Public-facing bug bounties are the shiny new bauble of computer security. And with good reason since in most cases, companies that start their own bounties or go through a third-party platform provider are able to take advantage of a pool of skilled contributors, patch products, and improve security overall.
LinkedIn has taken a decidedly quieter approach. Since October, it has been running a private bug bounty program that it says has helped its application security team weed out less critical bugs and focus on submissions largely from researchers already participating in its vulnerability disclosure process.
The company today decided to share some of its early successes, in particular that it has patched 65 bugs via its program and paid out more than $65,000.
“The discussions around bug bounties have presumed that you should either have a public, take-all-comers approach or use a third-party service to manage the entire program for you like an outsourced penetration test (which is also not a great idea),” said Cory Scott, director of information security at LinkedIn. “Our approach is different and sharing it can add some nuance to the dialogue that others may find useful.
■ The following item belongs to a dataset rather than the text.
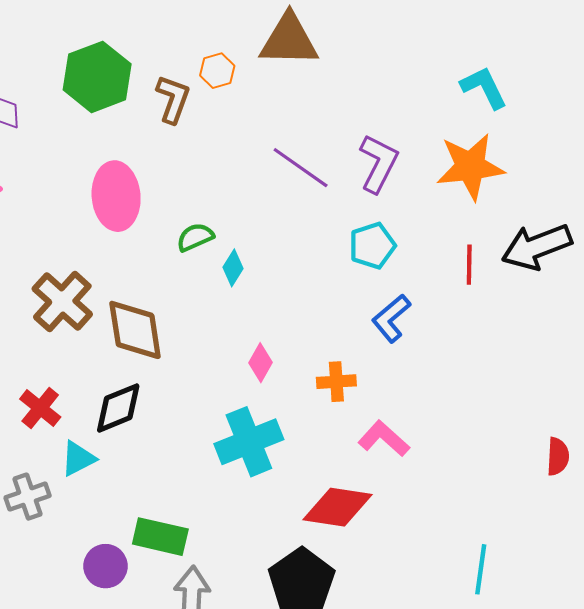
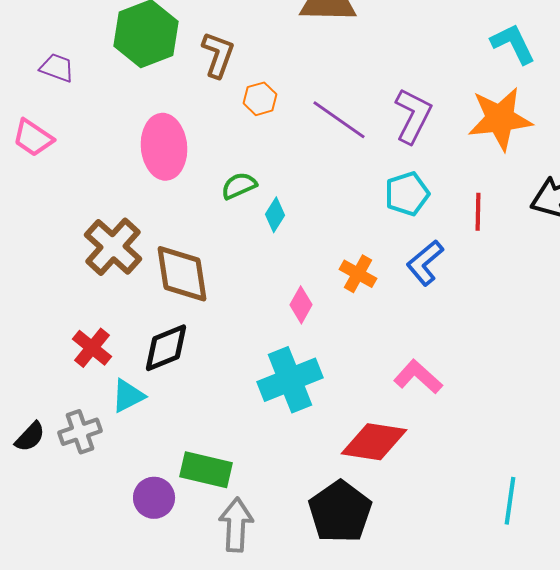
orange hexagon: (217, 71) -> (260, 99), moved
red line: (469, 265) -> (478, 212), moved
orange cross: (336, 382) -> (358, 274), moved, turned 33

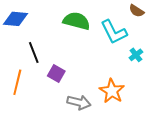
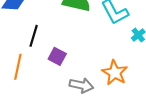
black line: (34, 52) -> (34, 36), turned 40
We wanted to make sure we were delivering strong results before we talked about the program and have seen success to date.”
Scott said that LinkedIn’s decision to keep its bounty program private and to a smaller circle of contributors gives its application security team confidence that bug submissions won’t be poorly researched or irrelevant. If the program were public, for example, Scott said that providing response and analysis on each report would require considerable resources if those bugs are to be addressed promptly.
“We’ve seen the signal-to-noise ratio of public bug bounty programs continue to degrade, requiring companies to hire dedicated resources, engage consultancies, or use their platform vendor to sift through all of the bug reports to find actionable reports,” Scott said. “Instead of going down that route, we saw a group of researchers who had disclosed bugs to us without any expectation of payment through our vulnerability disclosure process, and we said, ‘Hey, we like working with these guys – we know our platform, they’re interested in working with us in a coordinated fashion – why not get them in a program that will reward them as they do their research moving forward?’ That’s the spirit of how the original bounty programs started, and I think this is a model for how to bring it back to the original intent.”
Scott said that LinkedIn, in addition to its existing contributors, also invited some researchers who participated in other bounty programs and whose reputations were strong in terms of submission reports and research. So far, it’s paid out $65,000 in its first eight months, primarily for implementation and design issues that would put either user data or LinkedIn’s architecture at risk, Scott said. Some of the bugs in scope are perpetual application security issues such as cross-site scripting, cross-site request forgery, SQL injection, authentication flaws, access control issues that impact member-to-member communications or other data that is not shared with connections, and server-side code execution bugs. Scott would not disclose any specific bugs or classes of bugs that have been eliminated because of a submission to its program.
“We’ve been able to give bonus awards to certain types of research that show creativity or persistence due to our ability to reduce noise. Another advantage of our private program is that we’re not needing to deal with the gamesmanship present in many bug bounty programs, where you end up paying a bounty on bugs that end up in the category of “not meaningful yet within the rules” – our private bounty researchers don’t tend to go down this path,” Scott said. “They’re much more interested in finding actionable bugs that impact our members.”
Scott said that LinkedIn could someday consider a public bounty for targeted testing or objectives. In the meantime, it joins a litany of other leading technology companies that have turned to some facet of crowdsourcing for vulnerability research.
“I think bounty programs can represent an overture to the public that your company cares about security bugs and wants to establish a good path of disclosure. However, lots of companies have been running successful vulnerability disclosure programs without bounties for many years without much attention,” Scott said. “Without offering a bounty for participation, it’s difficult to market these programs as anything other than a traditional response process. The goal is to find the right balance to get good bugs, treat researchers right, and let the public know that you’re exploring every potential avenue to protect their data.”